While there are countless uses and benefits of the cloud, topping the list for many is ensuring data protection and Business Continuity. Certainly, over the past year as ransomware and other cyberattacks became increasingly prevalent driven by bad actors hoping to exploit WFH security vulnerabilities, the need to fortify data protection and Business Continuity grew exponentially in importance.

For most IT leaders, a clear backup strategy enabled them to sleep at night regardless of their security strategy. This is because they knew secure and clean copies existed that would keep their business running and enable them to avoid paying exorbitant ransom in the case of a data loss, hack attack or disaster.

And, this is where the cloud comes in. A popular backup method is the 3-2-1 backup rule, which specifies that a minimum of three different copies of data be saved across multiple locations to help organizations quickly and easily recover data and avoid disruption. With this method, at a minimum data should be stored on the computer, on local storage and on offsite storage.

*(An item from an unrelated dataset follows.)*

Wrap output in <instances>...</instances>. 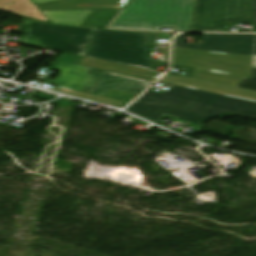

While this third copy can be tape or a remote data center, the cloud has emerged as perhaps the fastest, easiest, safest and most affordable option.

The question then becomes how to choose the ideal backup solution to get your data to where it needs to be. My advice would be to first choose a solution that connects to virtually any cloud storage provider, anywhere in the world, to avoid vendor lock-in and ensure you are able to obtain the capabilities and pricing that makes the most sense for you, your users and your applications.

The backup solution should not only backup from your data center but be capable of moving data from one cloud to another, and back again. Certainly, security is critical in the backup solution as well. Look for providers that can offer AES-256 encryption in-transit and at-rest, so that only those that are approved can access the backups. And of course, time is money. Choose a solution that provides fast upload speeds. One that can saturate any connection with multiple simultaneous backups or restores is ideal.